Using the records below, filter out every line that lacks "corner" and copy the rest.

::::

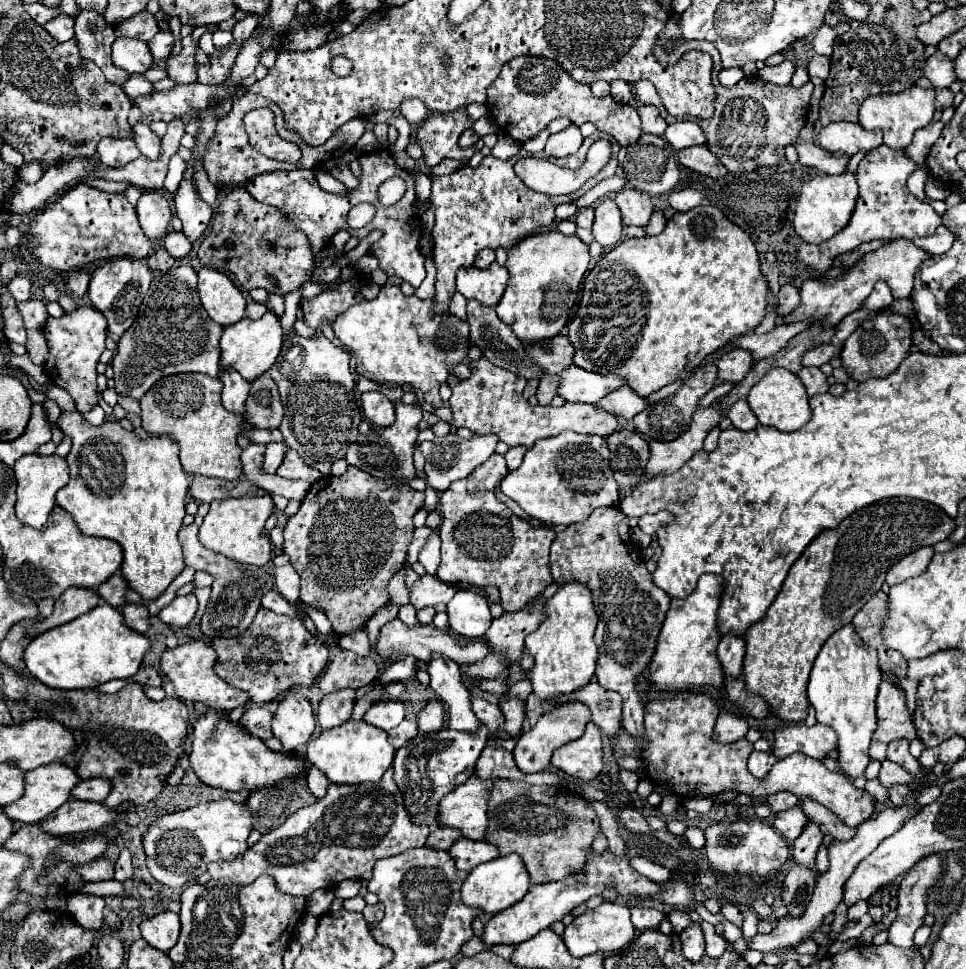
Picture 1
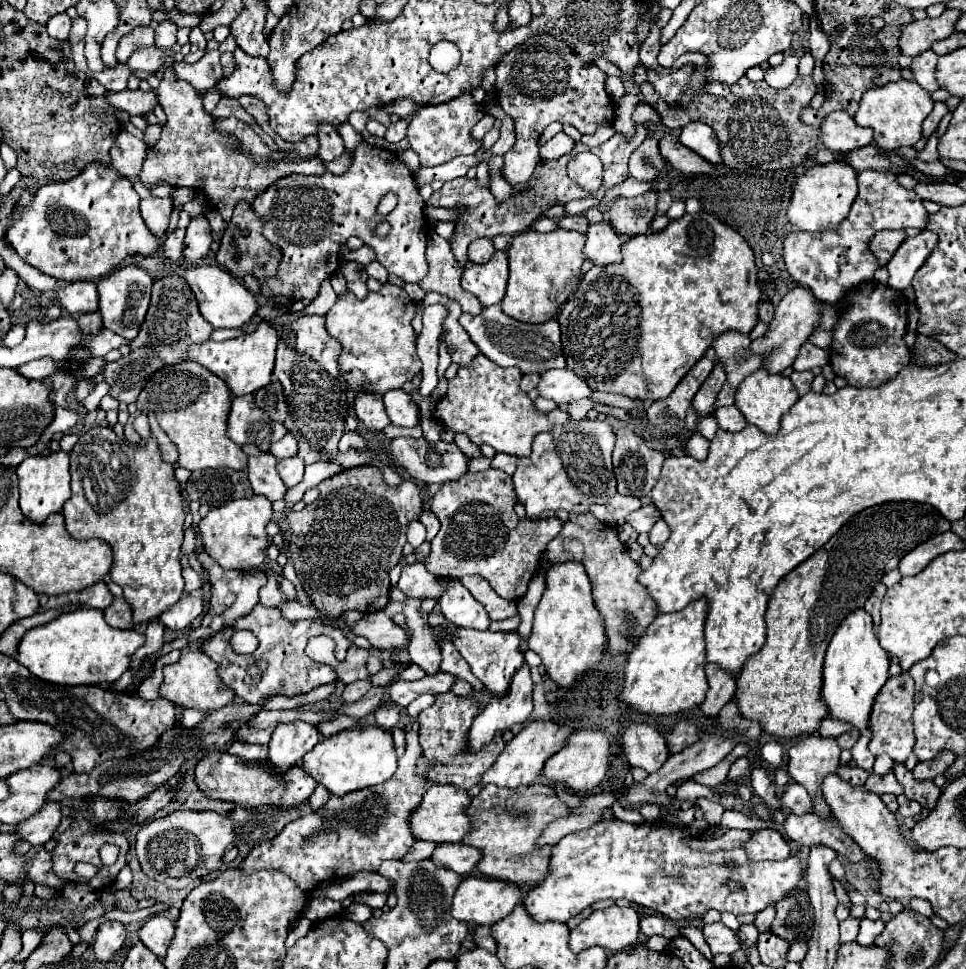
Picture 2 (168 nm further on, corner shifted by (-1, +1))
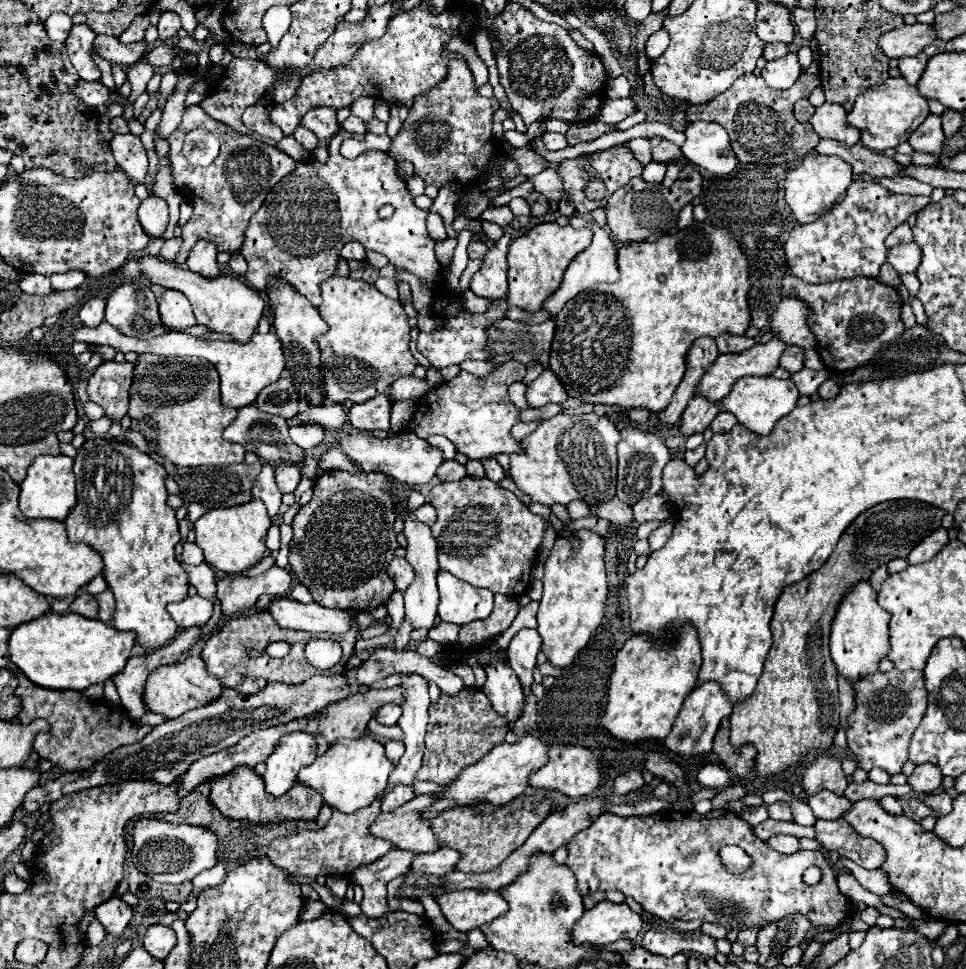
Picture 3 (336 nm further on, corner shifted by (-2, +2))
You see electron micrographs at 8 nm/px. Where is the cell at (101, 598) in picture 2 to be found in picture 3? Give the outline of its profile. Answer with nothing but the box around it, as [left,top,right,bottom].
[70,592,98,618]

::::

■ RESPONSE TO THE TASK
Picture 2 (168 nm further on, corner shifted by (-1, +1))
Picture 3 (336 nm further on, corner shifted by (-2, +2))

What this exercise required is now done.